Stećci, in the area of Stanari there are many sites with stećaks dating back to the Middle Ages, the most famous of which are the Greek cemeteries in Brestovo and Osredak. In addition to this, the sites from the prehistory which stand out are: Gypsy village in Brestovo, a prehistoric settlement above the Ukrine valley, where there were found remains of pottery from the Late Bronze or Iron Age, and the Matića Head, a Paleolithic station in Dragalovci.

=== Museum Cerovica ===
The Local Museum in Cerovica was founded by the Cerovica Parish led by priest Miroslav Živković. Through years of effort, collecting material traces of cultural heritage of Cerovic region, and help and support from locals and expert associates, a permanent exhibition was made in the museum in May 2014. The exhibition of the museum contains: archeological, ethnological, historical and library collections.

== Economy ==
The following table gives a preview of total number of registered people employed in legal entities per their core activity (as of 2018):

| Activity | Total |
|---|---|
| Agriculture, forestry and fishing | 4 |
| Mining and quarrying | 449 |
| Manufacturing | 37 |
| Electricity, gas, steam and air conditioning supply | 378 |
| Water supply; sewerage, waste management and remediation activities | 25 |
| Construction | 22 |
| Wholesale and retail trade, repair of motor vehicles and motorcycles | 57 |
| Transportation and storage | 35 |
| Accommodation and food services | 35 |
| Information and communication | - |
| Financial and insurance activities | 5 |
| Real estate activities | - |
| Professional, scientific and technical activities | 10 |
| Administrative and support service activities | 4 |
| Public administration and defense; compulsory social security | 72 |
| Education | 90 |
| Human health and social work activities | 29 |
| Arts, entertainment and recreation | 4 |
| Other service activities | 21 |
| Total | 1,277 |

=== Stanari Thermal Power Plant ===
Stanari Thermal Power Plant is a 300 MW power plant in Bosnia and Herzegovina in the vicinity of the Stanari Coal Mine.The Power Plant entered final testing in early 2016 and achieved commercial operation in September 2016. It is now operating synchronously with the electricity grid of Bosnia and Herzegovina.

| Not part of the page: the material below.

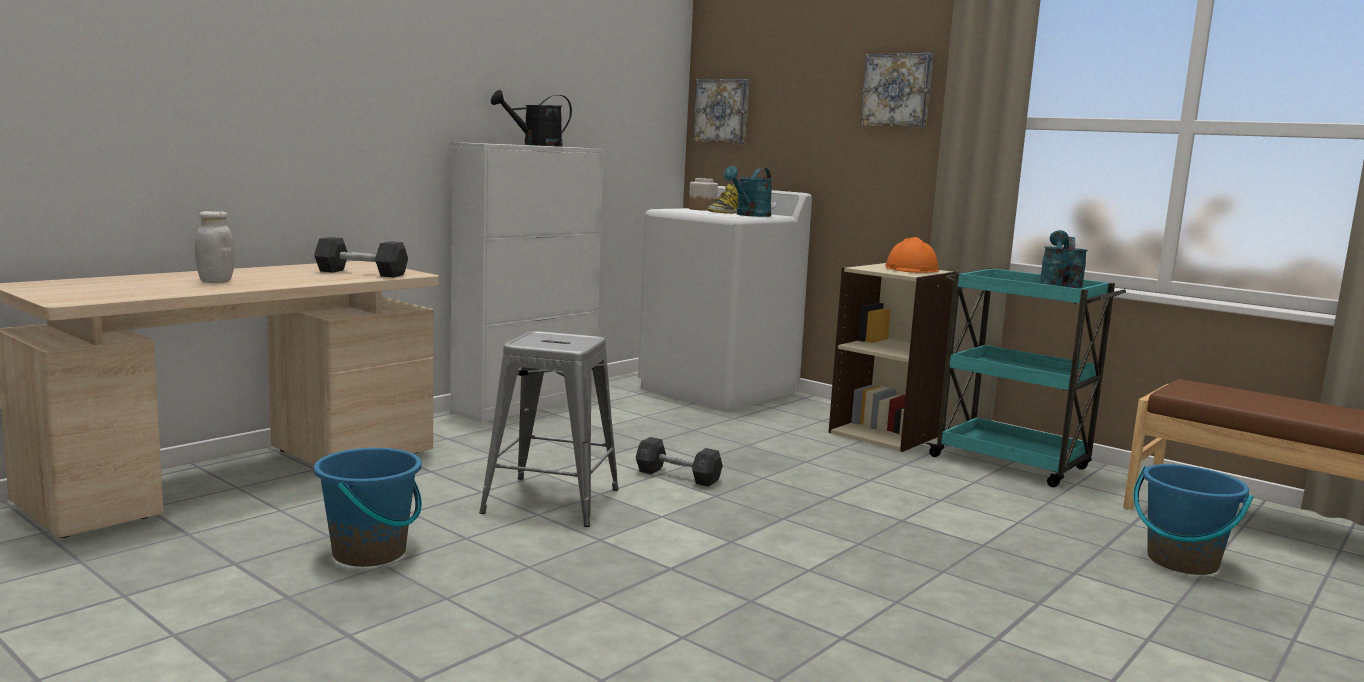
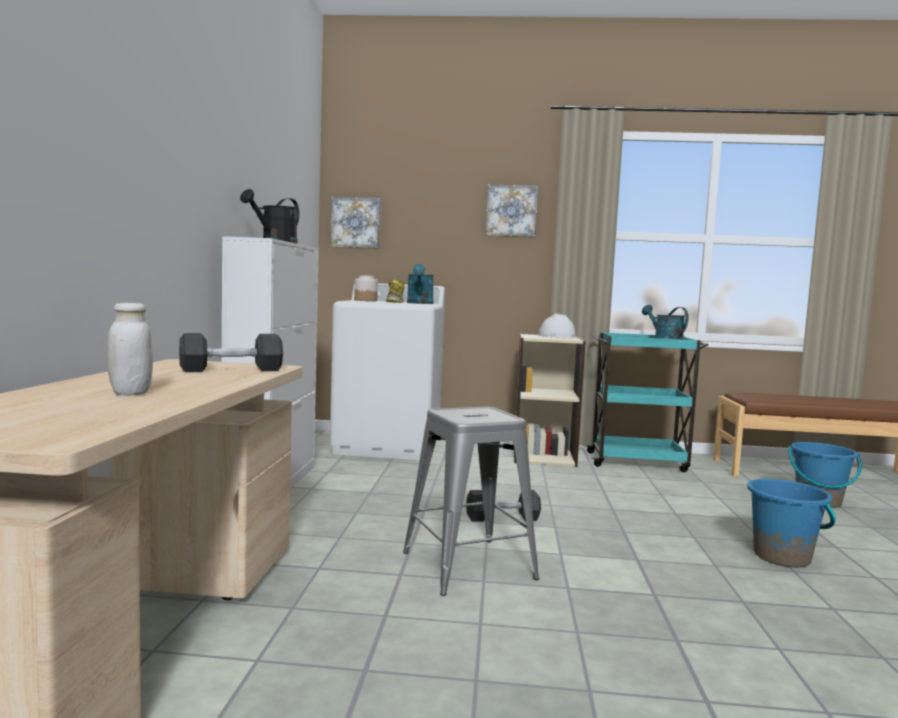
camera: 35 degrees left, 5 degrees down
(370, 553) = (439, 672): blue bucket -> blue bucket (782, 557)
(911, 269) = (556, 336): orange hard hat -> white hard hat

It produces 2 million MWh of energy per year. Coal is supplied from the adjacent Stanari coal mine which underwent refurbishment in 2006 in order to provide a stable fuel supply to the power station. According to EFT, the power plant construction created 1,200 new jobs during the construction phase and around 800 permanent jobs after completion. Beneficiaries have included and continue to include the construction industry, various suppliers, logistics and other service providers in Bosnia and Herzegovina.